SpaceX Acquires AI Startup Cursor for $60B After Record IPO
SpaceX has agreed to acquire AI coding startup Cursor for $60 billion in an all-stock deal, just days after completing the largest initial public offering in history. The acquisition, announced on June 16, 2026, is intended to bolster SpaceX’s struggling AI division and help deliver on the ambitious AI-centric promises made to IPO investors.
The Deal
The $60 billion stock transaction is expected to close in the third quarter of 2026, according to TechCrunch. It follows an unusual April agreement in which SpaceX secured the option to either buy Cursor for $60 billion or pay a $10 billion break-up fee for collaborative work. The acquisition target, Cursor (formally Anysphere, Inc.), was founded in 2022 by MIT graduates Michael Truell, Sualeh Asif, Aman Sanger, and Arvid Lunnemark.
Cursor had been on a meteoric trajectory even before the SpaceX deal. The startup reached $3 billion in annual recurring revenue by May 2026 and counted major companies including Stripe, Adobe, Nvidia, OpenAI, and Shopify among its customers. Before SpaceX preempted the process, Cursor was in talks to raise $2 billion at a $50 billion valuation from investors including Andreessen Horowitz, Thrive, and Nvidia.

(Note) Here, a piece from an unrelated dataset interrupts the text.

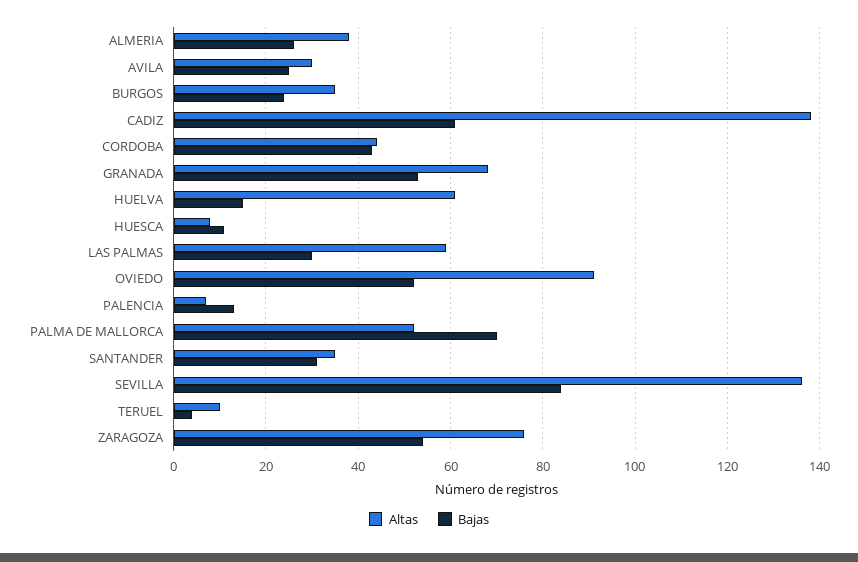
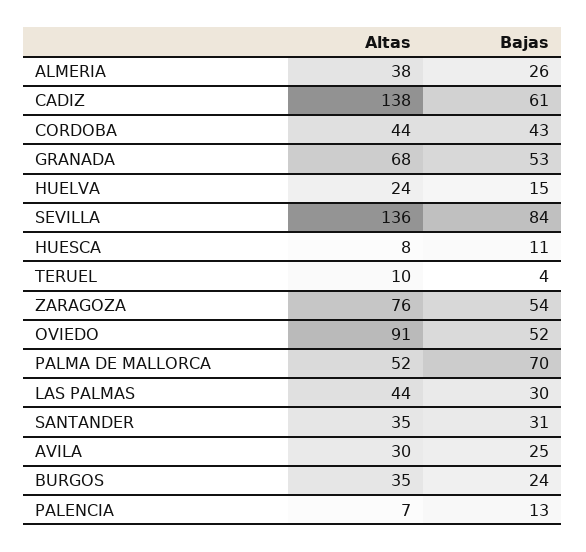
Altas, HUELVA: 60 -> 24
Altas, LAS PALMAS: 60 -> 44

A Historic IPO and Soaring Valuation
SpaceX went public on June 12, 2026, pricing shares at $135 each and raising approximately $75-85.7 billion — nearly tripling the previous record held by Saudi Aramco. The BBC reported that shares surged to over $200 within days, pushing SpaceX’s market capitalization past $2.78 trillion and overtaking Amazon to become the world’s fifth most valuable company. Elon Musk became the world’s first trillionaire.
SpaceX’s stock surge added nearly $1 trillion in value since the IPO — equivalent to “roughly 16 Cursors,” as TechCrunch noted. The $60 billion acquisition price represents only about 2% of SpaceX’s post-IPO market cap.
The AI Imperative
SpaceX’s acquisition of Cursor is central to its AI strategy, which formed a cornerstone of its IPO pitch to investors. The company told investors it sees a potential $2.4 trillion AI infrastructure business — including plans for a satellite constellation handling AI compute — and a $22.7 trillion opportunity in enterprise applications, for a total addressable market of approximately $28 trillion.
As TechCrunch reported in April, SpaceX described the partnership as combining Cursor’s “product and distribution to expert software engineers” with SpaceX’s Colossus supercomputer, which the company claims has the equivalent compute power of a million Nvidia H100 chips. Nvidia CEO Jensen Huang has described Cursor as his “favourite enterprise AI service,” according to the BBC.
xAI’s Turmoil
The deal comes at a critical juncture for SpaceX’s AI division, xAI, which has faced severe challenges. All 11 of Musk’s co-founders in xAI had left the company by the end of March 2026. Musk publicly admitted that xAI “was not built right the first time around” and that he was rebuilding it “from the foundations up.”
xAI’s Grok chatbot has been embroiled in multiple controversies, including allowing users to generate non-consensual deepfakes of women and children. The California Attorney General issued a cease-and-desist order in January 2026. SpaceX disclosed these behaviors as risk factors in its IPO filings and currently faces multiple legal challenges as a result.
Cursor’s Meteoric Rise
Cursor’s journey from a 2022 startup to a $60 billion acquisition target in just four years is remarkable. The company participated in OpenAI’s startup accelerator in 2024 before raising $900 million in a Series C round at a $9.9 billion valuation in June 2025, followed by $2.3 billion in Series D funding at a $29.3 billion valuation in November 2025. It acquired code-review startup Graphite in December 2025.
The startup developed proprietary AI models (the Composer series) for coding assistance, positioning itself at the center of the rapidly expanding AI-powered software development market.
Analysis and Implications
The acquisition represents one of the largest AI startup purchases in history and signals the growing convergence between space technology and artificial intelligence. However, analysts have questioned the sustainability of SpaceX’s high valuation given the company’s $4.3 billion quarterly losses, compared to Amazon’s $30.3 billion profit in the same period.
Key risks include the challenge of integrating Cursor’s approximately 300 employees into a division with significant governance issues, potential regulatory scrutiny from antitrust authorities, and questions about whether SpaceX can deliver on its $26 trillion AI market promise. Additionally, Cursor’s existing customers — some of whom compete directly with SpaceX — may face uncertainty about the future of their partnerships.
What’s Next
The deal is expected to close by the end of September 2026, with Cursor’s shareholders receiving $60 billion worth of SpaceX shares. How Cursor will be integrated with xAI, whether the combined entity can retain key talent, and how regulators will respond remain open questions. For SpaceX, the acquisition represents a high-stakes bet that acquiring proven AI technology and talent can fulfill the enormous expectations set during its historic public debut.